I did a lot of research before buying - belt driven Vs direct drive, Bosch, DeWalt, Makita etc etc...I can say you'll be hard pressed to smash a direct drive gearbox - i should know. A piece of Jarrah broke off and got caught in between the blade and guard causing an almightly jam and forcing the blade beyond the factory depth set screw and into (through) the aluminium arm. Freak accident, @@@@ my pants but the saw was ok-ish. Bought a new Bosch blade but had some extreme wobble, thought i had damaged the direct drive, saw out of warranty, turns out the new blade was crap. Bought a new Makita blade like the one that came with the saw and it was 100% as it was new. To say i was relieved is an understatement. 
In short, go Makita. You wont be disappointing. My philosophy when spending big bucks on tools is "your going to have it for life". $1000 over 30 + years (in my case) is nothing.

----------


## an3_bolt

...I dream of all these saws........had my little Elu for 14 years and it just will not die!!!

----------


## METRIX

> Sydney Tools have some good deals on Makita, including extra blades.

  We have 2 x Makita LS1016L, the one with the 4 slide rails, stupid reverse handle, and even stupider table locking mechanism [~11 months old], Accuracy 100%, Reliability 0% - pieces of garbage.
They have both had the electric brake fail, twice on one saw, Laser unit dead on one saw, and they both jam the safety guard upon lowering, then will all of a sudden drop like a brick !! 
Have contacted Makita about the problems and still waiting on a reply from 5 moths ago ! 
The also have problem with our Fein Dustex Vacs, using auto sense mode, the vac will turn on but will not turn off automatically, no other drop or slide saw we have does this, only the 1016L's. 
These saws are made in China and Sydney Tools assured us this was the TOP LINE saw and would be as reliable as the older units - Bollox. 
My mates have Japanese LS1013L, they flog them day after day and no problems, one also has Festool 10", nice saw but at over $150 for a blade not worth it [because they have a special 30mm arbour], but the laser failed on it after 3 years of continuous use, Festool replaced it for free, and sent the saw back to himm for free, excellent service but the saws are overpriced. 
We also have 2 Makita LS0714 [185mm], one Japanese - 18 moths old, and one Chinese - 3 months old, the Japanese has not missed a beat, the chinese has already busted the bearing which lifts the guards up, now the guard wont close all the way when raised ! 
Makita has definitely dropped their quality to compete with all the cheap Chinese brands out there, [Most of Makita is also Chinese anyway]
My guys prefer to use the old Htachi 12" belt drive we have instead of the Makita's because the Hitachi still works well, it is just too big and heavy. 
I will not buy any more Makita drop / compound saws unless they are Japanese, it's just not worth the hassle you get taking them to the service centre and being without you new saw for more then a week, while they source parts. 
I have heard good things about the BOSCH but don't own any so can't comment on them. 
BTW, If you buy anything from Sydney Tools you will be pressured into buying Makita, as they are Makita's No 1 Distributor, so they will talk down other brands in order to sway you to Makita.

----------


## ringtail

The electric brake on mine works when it feels like it.

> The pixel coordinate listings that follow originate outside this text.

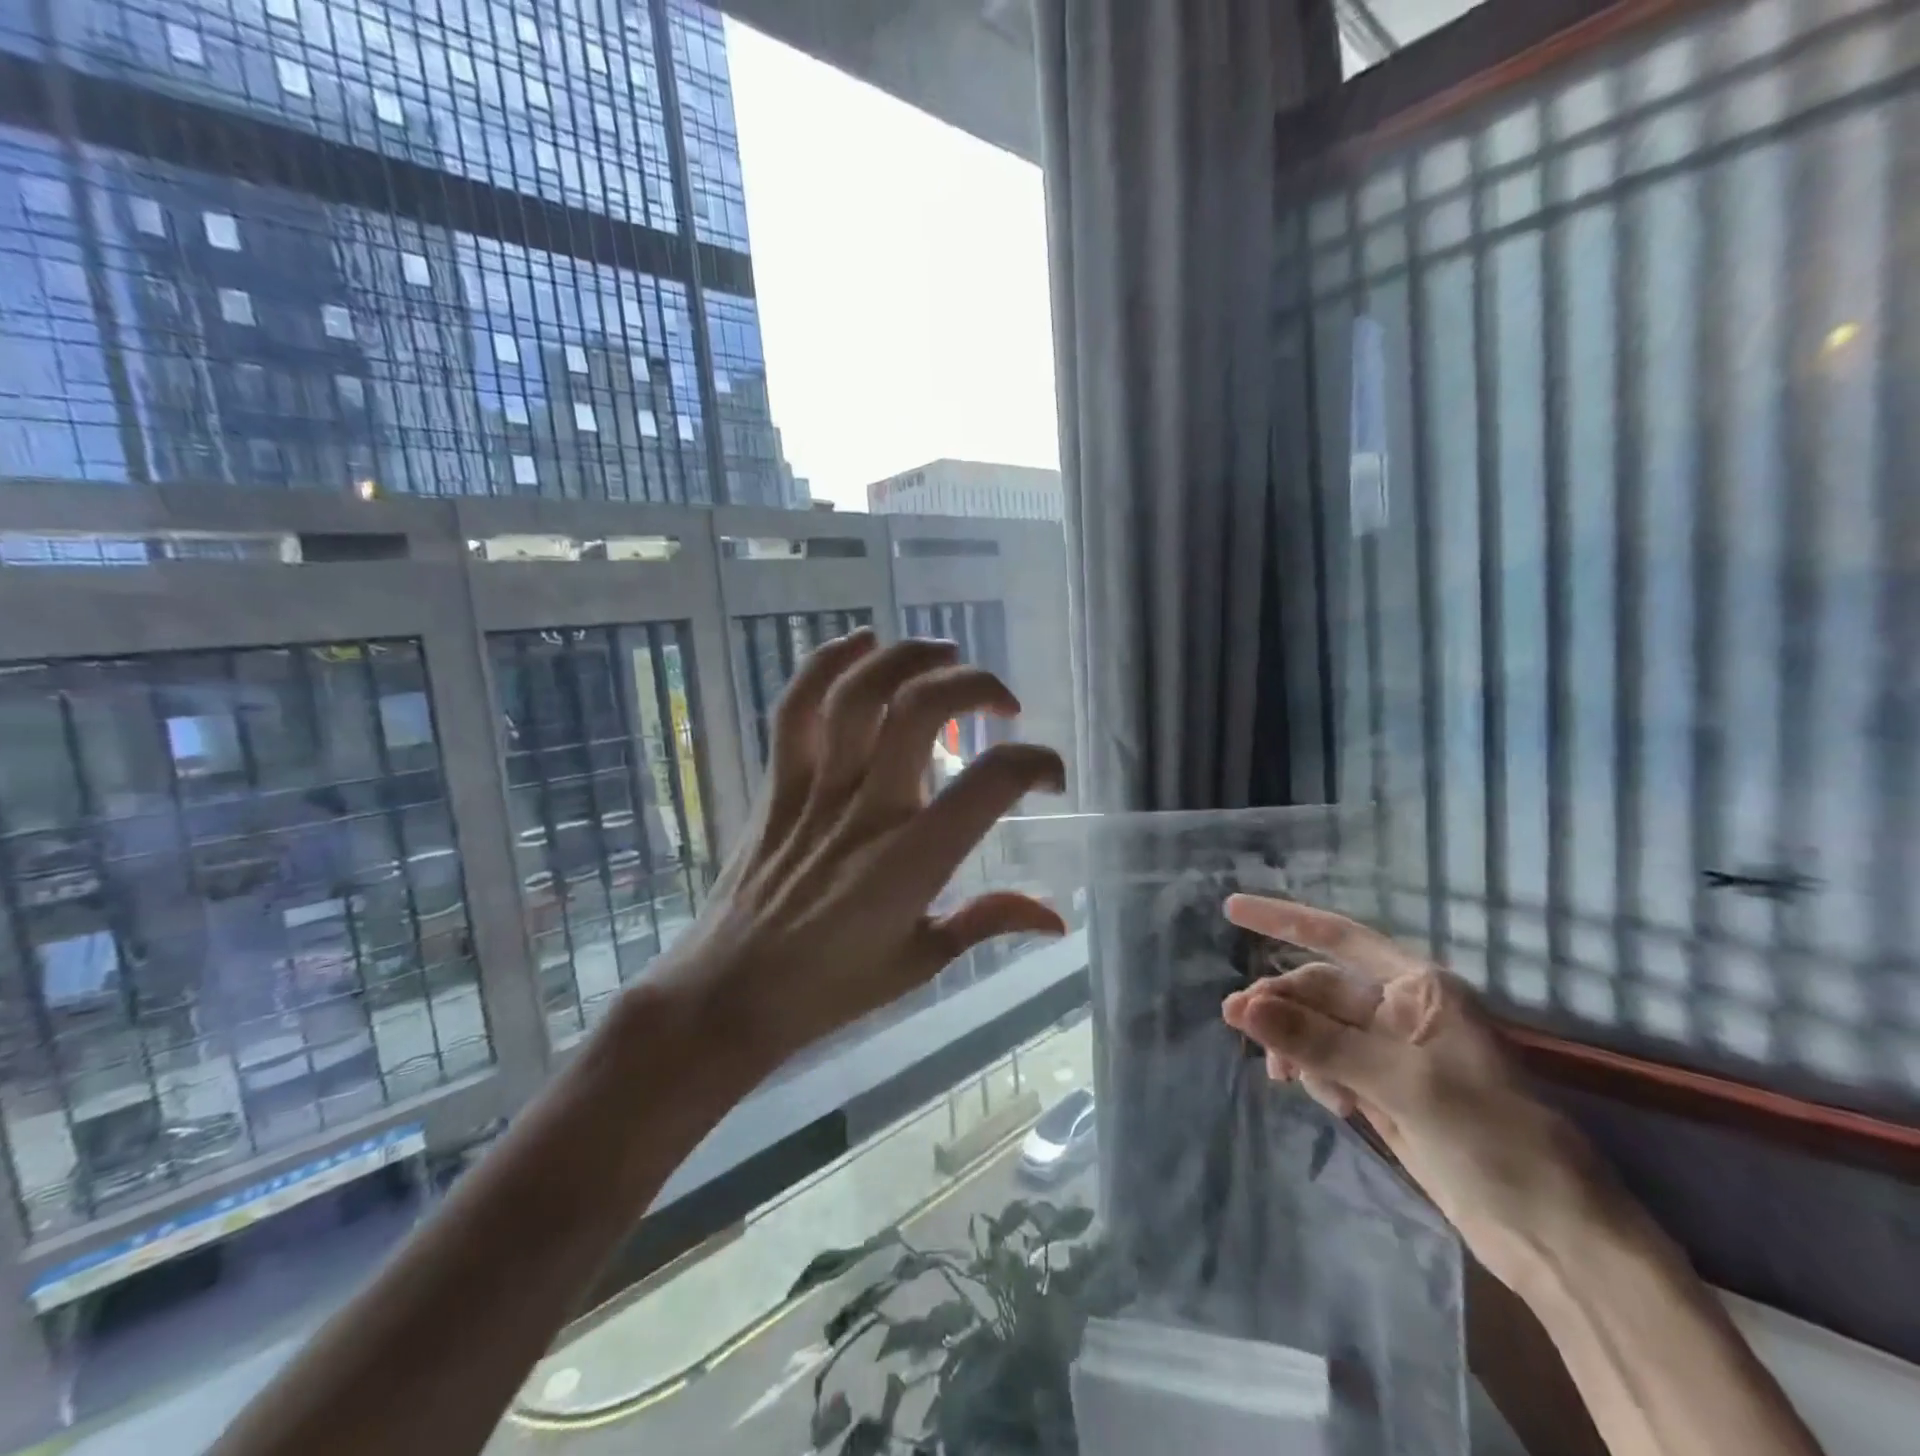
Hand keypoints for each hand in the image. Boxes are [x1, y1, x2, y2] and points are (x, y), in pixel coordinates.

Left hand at [659, 629, 1067, 1071]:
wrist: (728, 994)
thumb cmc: (831, 988)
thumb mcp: (922, 961)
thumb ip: (989, 922)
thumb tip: (1057, 916)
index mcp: (911, 862)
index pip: (989, 783)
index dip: (1034, 763)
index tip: (1048, 775)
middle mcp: (866, 811)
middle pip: (920, 710)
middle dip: (974, 686)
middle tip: (1002, 704)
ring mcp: (815, 790)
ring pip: (858, 695)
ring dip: (907, 658)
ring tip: (946, 653)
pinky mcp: (777, 784)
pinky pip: (794, 709)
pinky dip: (826, 664)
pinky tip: (862, 642)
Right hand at [1219, 897, 1617, 1296]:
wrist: (1551, 1235)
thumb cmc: (1491, 1137)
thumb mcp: (1400, 1082)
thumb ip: (1316, 1041)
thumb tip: (1239, 1006)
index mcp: (1418, 988)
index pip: (1337, 938)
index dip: (1282, 919)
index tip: (1230, 908)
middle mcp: (1400, 1011)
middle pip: (1318, 990)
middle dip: (1279, 1004)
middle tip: (1235, 1021)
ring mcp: (1391, 1054)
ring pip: (1317, 1031)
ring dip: (1294, 1047)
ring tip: (1283, 1078)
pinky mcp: (1384, 1093)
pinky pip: (1327, 1066)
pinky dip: (1315, 1078)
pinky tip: (1329, 1104)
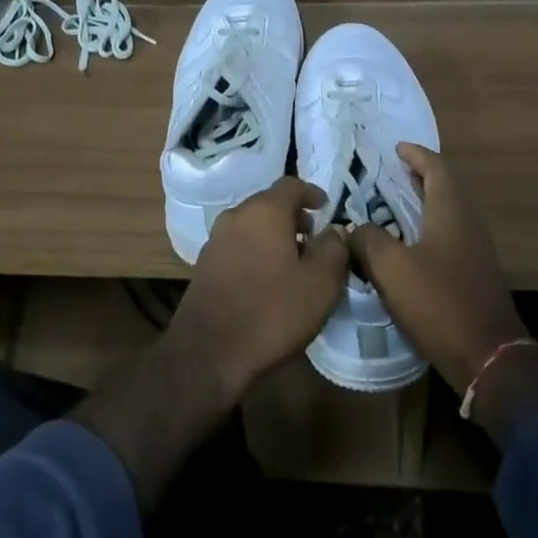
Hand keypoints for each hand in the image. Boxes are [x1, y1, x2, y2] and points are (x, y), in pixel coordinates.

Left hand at [163, 176, 349, 404]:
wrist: (208, 353)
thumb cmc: (272, 312)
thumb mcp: (320, 284)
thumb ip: (334, 250)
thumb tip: (333, 232)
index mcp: (264, 211)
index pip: (291, 185)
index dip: (312, 193)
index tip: (326, 208)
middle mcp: (236, 216)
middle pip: (269, 204)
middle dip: (293, 216)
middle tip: (314, 238)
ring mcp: (215, 240)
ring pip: (252, 226)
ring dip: (274, 235)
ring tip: (295, 262)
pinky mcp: (204, 265)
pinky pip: (238, 246)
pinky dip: (257, 251)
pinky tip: (269, 280)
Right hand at [346, 144, 529, 394]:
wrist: (487, 357)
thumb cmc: (438, 302)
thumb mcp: (391, 268)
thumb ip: (368, 240)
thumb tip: (352, 228)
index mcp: (451, 212)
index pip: (436, 168)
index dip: (416, 155)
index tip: (396, 148)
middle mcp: (468, 224)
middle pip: (445, 188)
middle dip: (419, 177)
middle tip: (390, 175)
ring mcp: (476, 251)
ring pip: (447, 214)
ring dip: (423, 204)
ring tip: (392, 207)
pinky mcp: (474, 275)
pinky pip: (448, 237)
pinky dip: (427, 229)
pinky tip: (407, 246)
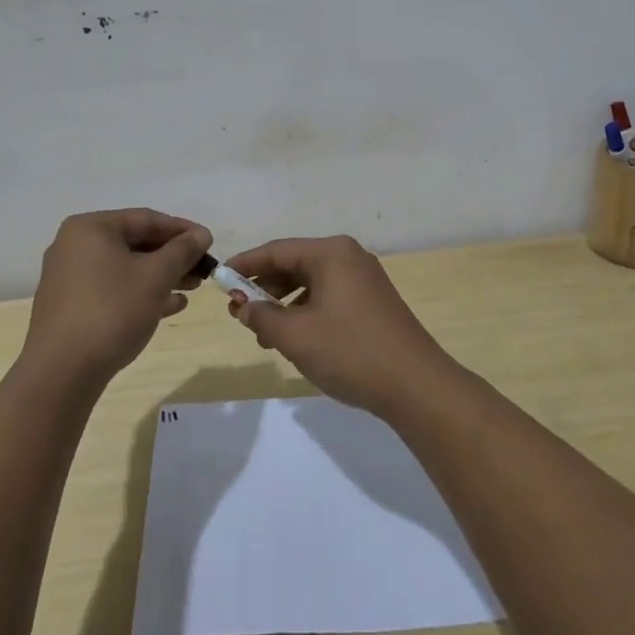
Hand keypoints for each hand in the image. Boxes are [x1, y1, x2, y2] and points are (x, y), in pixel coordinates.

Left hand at [21, 210, 211, 392]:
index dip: (182, 230)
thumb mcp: (155, 277)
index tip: (210, 242)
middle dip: (173, 257)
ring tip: (192, 289)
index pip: (146, 219)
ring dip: (161, 276)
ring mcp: (69, 277)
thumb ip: (182, 251)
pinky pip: (112, 289)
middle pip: (135, 243)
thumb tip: (202, 234)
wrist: (60, 374)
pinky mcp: (70, 306)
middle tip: (203, 269)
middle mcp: (75, 246)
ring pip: (125, 268)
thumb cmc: (111, 312)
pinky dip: (140, 293)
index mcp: (91, 228)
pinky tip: (170, 306)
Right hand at [221, 236, 458, 416]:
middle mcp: (349, 256)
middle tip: (238, 312)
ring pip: (311, 283)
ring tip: (263, 334)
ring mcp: (364, 278)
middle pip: (294, 264)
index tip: (219, 280)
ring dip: (284, 304)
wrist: (415, 384)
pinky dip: (306, 312)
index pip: (277, 250)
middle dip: (264, 288)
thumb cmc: (351, 351)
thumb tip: (242, 307)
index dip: (245, 265)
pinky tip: (295, 338)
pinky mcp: (373, 301)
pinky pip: (328, 296)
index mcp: (331, 253)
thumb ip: (262, 317)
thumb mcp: (296, 336)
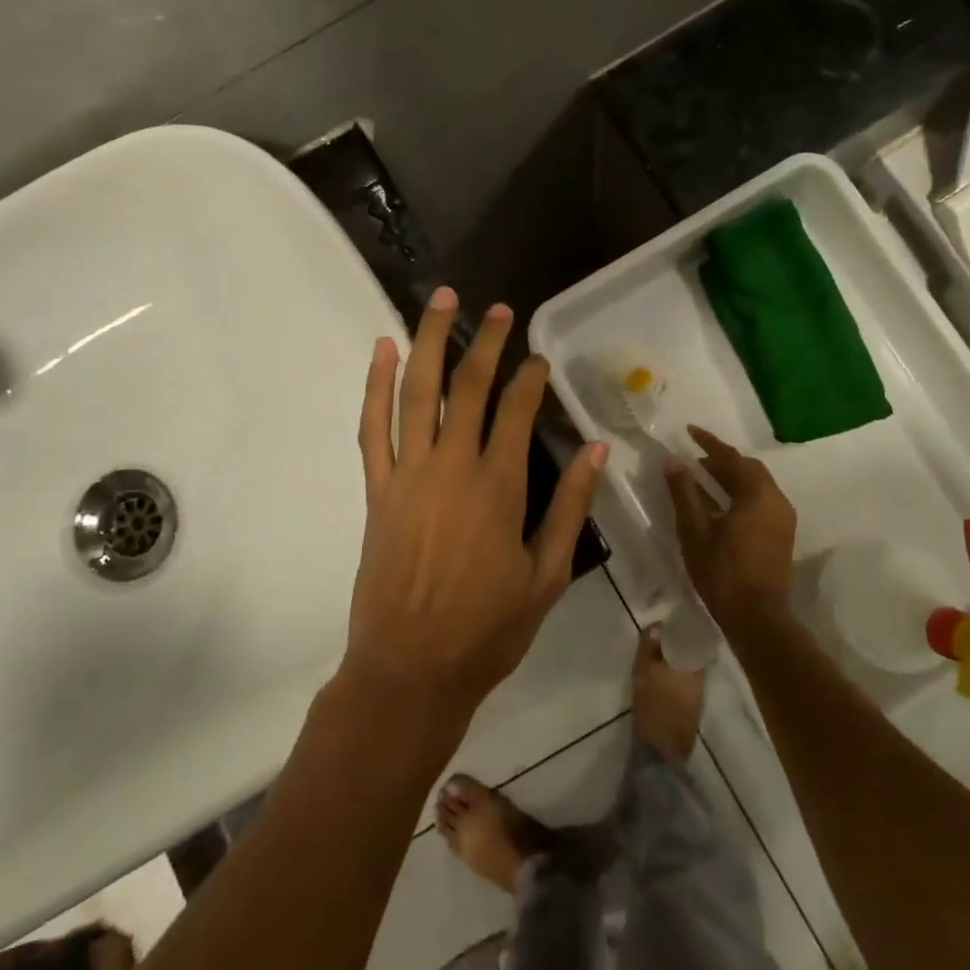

I wont buy another makita for business, but I'll happily stick my current one in my workshop and buy a Bosch for work, if the building industry ever recovers  :Tongue:

----------


## METRIX

> The electric brake on mine works when it feels like it. I wont buy another makita for business, but I'll happily stick my current one in my workshop and buy a Bosch for work, if the building industry ever recovers

   :Exactly:  :What he said:

----------


## Crista

Just wondering if anyone thinks the hitachi sliding compound mitre saws rate into this conversation?

----------


## Bloss

Bit of a hard call - Japanese US & EU brand names bought more than 3-5 years ago were mostly made in Japan or UE country or US etc and were of relatively high quality even with the brands often having a 'trade' model range and 'occasional use' handyperson' range. Differences were in design, but mostly in components so bearings not bushes for example, cast aluminium rather than plastic, or a different type of plastic and so on.  
I have Ryobi and Makita tools from the '70s which are in superb condition after trade use all those years - they were supplied with things like extra brushes for motors and metal carry cases, sharpening tools and guides and so on. Ryobi now is OK DIY, but not trade. Makita - well depends which range and which model.  
Amongst others (too many!) I have Bosch, Fein, older Australian designed Triton router, De Walt, but for throwing around the ute and shed and house Ryobi, Makita, Hitachi - and a little Elu 6" circular that is just a great design and workhorse.  
In that time there has been huge transfer to Chinese or other Asian manufacturing plants, in the EU some moves to Eastern European plantsand quality has become highy variable.  
Some chinese made stuff is OK quality and mostly you get what you pay for - if you rely on the tool for your job then paying two or three times as much as a DIYer is worth it. If you are a DIYer and can afford to buy trade quality then go right ahead. As usual it's a compromise - buy the best you can afford, but don't buy cheap and expect dear performance. Sometimes the difference is marginal especially when the work is 'rough' ie: framing, sub-floor etc, the stuff that is 'hidden'. Accuracy is not so critical, finish is not as important and often  simple thing like better blades or bits with more teeth or tungsten not carbon steel etc can make a big difference. As can time spent setting up and regular checking. For a DIYer a bit of time on maintenance and stetting square to a fence etc isn't much trouble - when your income depends on it you just want it to work. 
As to design - EU countries tend to be way ahead so German, Swiss, Austrian and even Italian designs are usually best, UK usually rubbish and USA is patchy as it always has been with mixed success at good design and build variable too. De WAlt has been up and down, Milwaukee OK, but moves to Chinese sourcing of some has had an impact. 
So - IMO advice nowadays cannot be as broad as single brand name - that is useless unless it is specific brand and model number and sometimes even year of manufacture or model suffix (A, B etc) because the manufactures now can put out a brand and model which has identical descriptions, but are almost different machines.

----------